*Exercise requirements*:
For the records below, give the number of lines where the string "Discord" occurs. Include nothing else.

*Exercise data*:
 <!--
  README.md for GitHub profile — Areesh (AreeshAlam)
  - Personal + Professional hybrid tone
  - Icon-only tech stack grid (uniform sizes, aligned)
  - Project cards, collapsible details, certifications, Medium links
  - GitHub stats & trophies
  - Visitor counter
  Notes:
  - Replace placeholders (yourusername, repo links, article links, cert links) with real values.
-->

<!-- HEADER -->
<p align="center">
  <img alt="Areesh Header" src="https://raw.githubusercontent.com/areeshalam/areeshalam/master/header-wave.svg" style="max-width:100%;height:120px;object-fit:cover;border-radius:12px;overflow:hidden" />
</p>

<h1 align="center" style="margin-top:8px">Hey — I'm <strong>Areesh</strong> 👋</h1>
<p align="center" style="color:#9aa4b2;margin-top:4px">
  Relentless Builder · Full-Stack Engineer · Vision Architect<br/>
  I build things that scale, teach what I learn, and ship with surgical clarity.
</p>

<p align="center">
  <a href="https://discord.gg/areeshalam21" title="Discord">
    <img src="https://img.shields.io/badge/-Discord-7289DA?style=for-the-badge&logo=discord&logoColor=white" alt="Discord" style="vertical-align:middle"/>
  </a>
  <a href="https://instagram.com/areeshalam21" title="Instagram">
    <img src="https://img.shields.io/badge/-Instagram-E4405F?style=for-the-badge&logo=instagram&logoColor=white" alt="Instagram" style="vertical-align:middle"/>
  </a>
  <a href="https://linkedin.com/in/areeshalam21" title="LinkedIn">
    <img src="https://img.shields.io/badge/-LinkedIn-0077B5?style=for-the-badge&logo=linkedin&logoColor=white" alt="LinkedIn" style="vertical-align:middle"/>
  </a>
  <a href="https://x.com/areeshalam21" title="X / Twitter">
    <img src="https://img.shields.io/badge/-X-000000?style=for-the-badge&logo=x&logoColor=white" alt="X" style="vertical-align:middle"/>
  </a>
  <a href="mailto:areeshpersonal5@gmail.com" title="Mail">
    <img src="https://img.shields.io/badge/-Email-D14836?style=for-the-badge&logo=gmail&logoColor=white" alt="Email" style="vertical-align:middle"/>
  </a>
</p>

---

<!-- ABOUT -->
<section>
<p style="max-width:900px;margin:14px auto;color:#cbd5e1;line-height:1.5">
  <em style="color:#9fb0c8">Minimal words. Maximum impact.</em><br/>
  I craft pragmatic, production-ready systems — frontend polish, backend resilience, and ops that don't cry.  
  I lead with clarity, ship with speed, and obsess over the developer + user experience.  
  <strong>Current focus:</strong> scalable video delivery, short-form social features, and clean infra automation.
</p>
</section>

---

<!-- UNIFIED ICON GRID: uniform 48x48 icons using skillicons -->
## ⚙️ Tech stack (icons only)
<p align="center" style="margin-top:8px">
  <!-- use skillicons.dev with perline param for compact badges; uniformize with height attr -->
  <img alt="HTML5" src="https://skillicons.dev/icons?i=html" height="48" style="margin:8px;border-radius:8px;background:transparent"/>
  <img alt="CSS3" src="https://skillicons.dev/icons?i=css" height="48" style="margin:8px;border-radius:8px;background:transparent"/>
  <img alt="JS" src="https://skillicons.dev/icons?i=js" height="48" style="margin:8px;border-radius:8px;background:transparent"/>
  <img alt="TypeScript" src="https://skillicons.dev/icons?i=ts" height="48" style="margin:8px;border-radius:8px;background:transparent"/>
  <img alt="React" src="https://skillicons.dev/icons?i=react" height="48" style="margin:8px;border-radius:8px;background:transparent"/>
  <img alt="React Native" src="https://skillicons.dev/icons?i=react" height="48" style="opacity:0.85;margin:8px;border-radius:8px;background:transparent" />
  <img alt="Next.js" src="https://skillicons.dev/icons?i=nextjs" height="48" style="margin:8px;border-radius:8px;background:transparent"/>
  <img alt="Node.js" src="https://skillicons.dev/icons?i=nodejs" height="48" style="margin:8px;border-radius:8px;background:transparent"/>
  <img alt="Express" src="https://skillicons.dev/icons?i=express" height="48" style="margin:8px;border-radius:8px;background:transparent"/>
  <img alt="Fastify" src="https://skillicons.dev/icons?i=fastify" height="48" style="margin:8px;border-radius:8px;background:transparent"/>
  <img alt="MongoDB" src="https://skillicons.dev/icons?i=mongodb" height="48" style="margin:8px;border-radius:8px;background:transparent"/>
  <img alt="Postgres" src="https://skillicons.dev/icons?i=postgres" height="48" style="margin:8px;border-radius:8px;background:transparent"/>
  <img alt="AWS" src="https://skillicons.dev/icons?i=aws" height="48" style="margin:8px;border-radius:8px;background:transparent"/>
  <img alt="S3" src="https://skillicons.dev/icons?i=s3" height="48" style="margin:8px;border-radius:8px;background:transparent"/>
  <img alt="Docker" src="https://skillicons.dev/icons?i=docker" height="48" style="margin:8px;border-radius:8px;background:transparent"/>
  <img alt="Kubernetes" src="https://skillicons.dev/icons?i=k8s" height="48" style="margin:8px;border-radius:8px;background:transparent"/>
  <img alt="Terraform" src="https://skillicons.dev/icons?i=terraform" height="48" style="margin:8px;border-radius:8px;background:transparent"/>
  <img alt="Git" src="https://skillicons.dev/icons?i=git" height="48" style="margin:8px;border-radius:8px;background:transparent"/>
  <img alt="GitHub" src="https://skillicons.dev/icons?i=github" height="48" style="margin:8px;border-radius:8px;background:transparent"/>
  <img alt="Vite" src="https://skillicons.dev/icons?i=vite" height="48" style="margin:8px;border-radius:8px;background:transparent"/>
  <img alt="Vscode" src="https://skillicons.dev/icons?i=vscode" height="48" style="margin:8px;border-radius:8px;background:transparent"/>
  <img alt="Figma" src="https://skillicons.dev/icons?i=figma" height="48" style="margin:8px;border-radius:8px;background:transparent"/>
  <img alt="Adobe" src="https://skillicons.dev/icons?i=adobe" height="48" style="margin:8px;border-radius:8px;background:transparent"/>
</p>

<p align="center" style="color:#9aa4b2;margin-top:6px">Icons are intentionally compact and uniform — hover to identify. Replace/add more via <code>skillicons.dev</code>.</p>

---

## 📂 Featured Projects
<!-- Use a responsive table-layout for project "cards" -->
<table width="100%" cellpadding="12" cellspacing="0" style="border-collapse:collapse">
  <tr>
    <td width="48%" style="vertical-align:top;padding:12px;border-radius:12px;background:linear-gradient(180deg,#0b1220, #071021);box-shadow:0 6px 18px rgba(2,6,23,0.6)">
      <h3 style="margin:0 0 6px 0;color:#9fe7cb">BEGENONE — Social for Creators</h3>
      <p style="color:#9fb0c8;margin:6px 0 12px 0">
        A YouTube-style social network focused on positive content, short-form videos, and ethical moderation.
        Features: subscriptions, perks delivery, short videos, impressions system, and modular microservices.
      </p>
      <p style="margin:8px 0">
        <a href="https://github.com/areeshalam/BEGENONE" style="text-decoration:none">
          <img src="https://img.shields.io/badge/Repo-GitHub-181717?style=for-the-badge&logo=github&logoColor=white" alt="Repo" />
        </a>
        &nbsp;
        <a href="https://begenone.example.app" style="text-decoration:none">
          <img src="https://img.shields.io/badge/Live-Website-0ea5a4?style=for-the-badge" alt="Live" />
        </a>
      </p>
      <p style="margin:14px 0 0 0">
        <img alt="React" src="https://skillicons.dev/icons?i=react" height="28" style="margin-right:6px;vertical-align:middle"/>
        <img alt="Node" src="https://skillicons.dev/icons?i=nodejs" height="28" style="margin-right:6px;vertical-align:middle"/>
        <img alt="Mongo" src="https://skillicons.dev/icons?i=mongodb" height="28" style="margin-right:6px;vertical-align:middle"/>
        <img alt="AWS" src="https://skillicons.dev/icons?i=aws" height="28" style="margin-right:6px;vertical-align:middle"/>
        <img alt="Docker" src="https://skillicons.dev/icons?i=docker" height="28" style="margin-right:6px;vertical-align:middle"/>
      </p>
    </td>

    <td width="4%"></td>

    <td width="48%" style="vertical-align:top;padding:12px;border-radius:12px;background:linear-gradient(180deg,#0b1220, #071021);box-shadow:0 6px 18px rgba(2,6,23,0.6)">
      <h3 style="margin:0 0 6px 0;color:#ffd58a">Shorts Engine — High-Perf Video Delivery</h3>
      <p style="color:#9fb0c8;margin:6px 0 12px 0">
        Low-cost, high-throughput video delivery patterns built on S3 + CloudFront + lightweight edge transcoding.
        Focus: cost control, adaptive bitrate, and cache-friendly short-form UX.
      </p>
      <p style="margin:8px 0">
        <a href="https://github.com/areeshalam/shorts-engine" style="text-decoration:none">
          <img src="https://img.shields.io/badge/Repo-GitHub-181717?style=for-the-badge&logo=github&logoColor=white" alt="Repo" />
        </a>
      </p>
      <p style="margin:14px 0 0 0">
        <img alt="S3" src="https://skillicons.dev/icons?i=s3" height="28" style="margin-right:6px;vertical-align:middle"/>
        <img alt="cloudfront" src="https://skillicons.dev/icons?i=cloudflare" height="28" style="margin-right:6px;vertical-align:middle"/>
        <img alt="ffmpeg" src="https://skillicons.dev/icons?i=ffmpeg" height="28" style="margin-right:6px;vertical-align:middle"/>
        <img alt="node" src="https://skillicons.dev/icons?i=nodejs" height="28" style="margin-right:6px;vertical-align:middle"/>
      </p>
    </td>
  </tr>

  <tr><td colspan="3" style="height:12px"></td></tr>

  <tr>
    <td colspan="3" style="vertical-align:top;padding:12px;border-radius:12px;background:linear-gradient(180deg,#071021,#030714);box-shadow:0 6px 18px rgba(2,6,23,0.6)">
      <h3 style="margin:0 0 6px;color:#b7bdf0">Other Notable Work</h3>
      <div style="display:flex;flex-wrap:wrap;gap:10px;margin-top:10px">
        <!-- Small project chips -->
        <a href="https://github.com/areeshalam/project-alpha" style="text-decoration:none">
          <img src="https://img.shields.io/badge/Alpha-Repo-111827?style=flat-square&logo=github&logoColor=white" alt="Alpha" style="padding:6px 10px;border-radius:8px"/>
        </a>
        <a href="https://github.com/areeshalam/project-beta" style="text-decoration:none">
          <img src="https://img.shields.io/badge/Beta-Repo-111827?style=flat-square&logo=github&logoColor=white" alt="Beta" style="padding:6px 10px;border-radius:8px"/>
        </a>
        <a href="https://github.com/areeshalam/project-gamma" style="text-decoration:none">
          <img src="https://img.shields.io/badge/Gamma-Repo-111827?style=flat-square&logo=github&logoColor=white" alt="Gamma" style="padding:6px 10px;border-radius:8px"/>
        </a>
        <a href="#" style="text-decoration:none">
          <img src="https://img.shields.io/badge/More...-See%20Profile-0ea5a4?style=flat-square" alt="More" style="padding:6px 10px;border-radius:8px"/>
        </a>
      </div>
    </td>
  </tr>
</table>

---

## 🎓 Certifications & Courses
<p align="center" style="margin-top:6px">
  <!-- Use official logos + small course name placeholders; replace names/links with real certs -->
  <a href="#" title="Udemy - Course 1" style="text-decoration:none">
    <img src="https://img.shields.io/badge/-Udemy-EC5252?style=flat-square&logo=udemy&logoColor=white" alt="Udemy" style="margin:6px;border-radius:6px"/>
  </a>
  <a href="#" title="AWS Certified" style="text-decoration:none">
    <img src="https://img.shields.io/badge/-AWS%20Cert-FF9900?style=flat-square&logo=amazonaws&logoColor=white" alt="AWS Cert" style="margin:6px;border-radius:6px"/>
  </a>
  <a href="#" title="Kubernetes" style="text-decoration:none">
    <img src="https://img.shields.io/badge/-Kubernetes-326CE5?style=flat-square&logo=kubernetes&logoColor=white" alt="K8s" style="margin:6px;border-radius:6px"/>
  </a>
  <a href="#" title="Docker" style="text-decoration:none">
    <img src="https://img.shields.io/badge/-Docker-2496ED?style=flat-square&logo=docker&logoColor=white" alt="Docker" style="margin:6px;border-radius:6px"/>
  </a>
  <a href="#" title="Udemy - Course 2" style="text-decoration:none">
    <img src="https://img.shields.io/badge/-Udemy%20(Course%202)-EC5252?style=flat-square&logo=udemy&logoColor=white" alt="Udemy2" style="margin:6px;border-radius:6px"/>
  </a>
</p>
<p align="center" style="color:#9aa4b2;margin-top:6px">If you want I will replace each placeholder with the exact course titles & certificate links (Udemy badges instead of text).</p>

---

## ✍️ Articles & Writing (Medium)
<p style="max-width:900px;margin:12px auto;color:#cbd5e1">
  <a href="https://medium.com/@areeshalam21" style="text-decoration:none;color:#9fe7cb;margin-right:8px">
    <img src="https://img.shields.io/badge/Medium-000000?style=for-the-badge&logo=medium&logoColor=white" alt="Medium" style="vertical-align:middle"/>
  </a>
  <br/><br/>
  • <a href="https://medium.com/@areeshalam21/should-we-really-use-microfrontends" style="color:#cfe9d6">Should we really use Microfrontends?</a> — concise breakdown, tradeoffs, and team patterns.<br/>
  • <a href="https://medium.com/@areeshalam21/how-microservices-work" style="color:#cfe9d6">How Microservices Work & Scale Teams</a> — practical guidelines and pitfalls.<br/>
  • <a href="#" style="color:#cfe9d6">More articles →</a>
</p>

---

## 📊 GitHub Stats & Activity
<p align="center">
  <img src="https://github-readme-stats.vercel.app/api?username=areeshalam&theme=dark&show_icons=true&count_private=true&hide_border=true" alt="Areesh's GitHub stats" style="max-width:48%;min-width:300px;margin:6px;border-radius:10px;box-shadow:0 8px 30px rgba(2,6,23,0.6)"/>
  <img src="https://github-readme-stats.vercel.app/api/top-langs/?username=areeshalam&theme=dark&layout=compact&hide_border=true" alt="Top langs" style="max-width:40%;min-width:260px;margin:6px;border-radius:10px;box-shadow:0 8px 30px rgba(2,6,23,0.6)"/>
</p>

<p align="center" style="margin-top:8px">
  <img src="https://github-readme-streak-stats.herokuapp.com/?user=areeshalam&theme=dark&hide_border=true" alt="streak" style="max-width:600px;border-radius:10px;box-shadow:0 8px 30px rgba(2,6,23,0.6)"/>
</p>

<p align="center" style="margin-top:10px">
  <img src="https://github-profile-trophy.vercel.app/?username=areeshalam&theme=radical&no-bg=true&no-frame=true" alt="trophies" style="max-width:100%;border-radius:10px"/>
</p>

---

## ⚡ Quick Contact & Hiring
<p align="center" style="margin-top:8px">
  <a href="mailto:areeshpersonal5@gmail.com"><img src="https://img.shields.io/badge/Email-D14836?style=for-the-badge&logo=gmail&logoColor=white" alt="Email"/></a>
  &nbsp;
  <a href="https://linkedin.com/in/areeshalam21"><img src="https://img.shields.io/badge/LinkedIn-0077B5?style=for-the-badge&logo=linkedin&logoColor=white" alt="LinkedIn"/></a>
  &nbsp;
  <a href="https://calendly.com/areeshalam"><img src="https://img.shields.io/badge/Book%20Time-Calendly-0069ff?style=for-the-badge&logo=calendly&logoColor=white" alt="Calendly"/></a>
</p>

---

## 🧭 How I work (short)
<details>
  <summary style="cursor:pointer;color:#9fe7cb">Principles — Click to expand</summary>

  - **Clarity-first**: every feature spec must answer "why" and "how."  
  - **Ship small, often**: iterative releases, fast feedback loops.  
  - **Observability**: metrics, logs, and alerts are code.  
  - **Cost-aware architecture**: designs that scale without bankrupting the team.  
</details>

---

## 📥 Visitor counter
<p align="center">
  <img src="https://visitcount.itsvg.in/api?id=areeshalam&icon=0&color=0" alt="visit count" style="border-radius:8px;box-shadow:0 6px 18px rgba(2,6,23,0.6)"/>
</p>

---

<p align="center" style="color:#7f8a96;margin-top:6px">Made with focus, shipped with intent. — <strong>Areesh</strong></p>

*Task response*:
2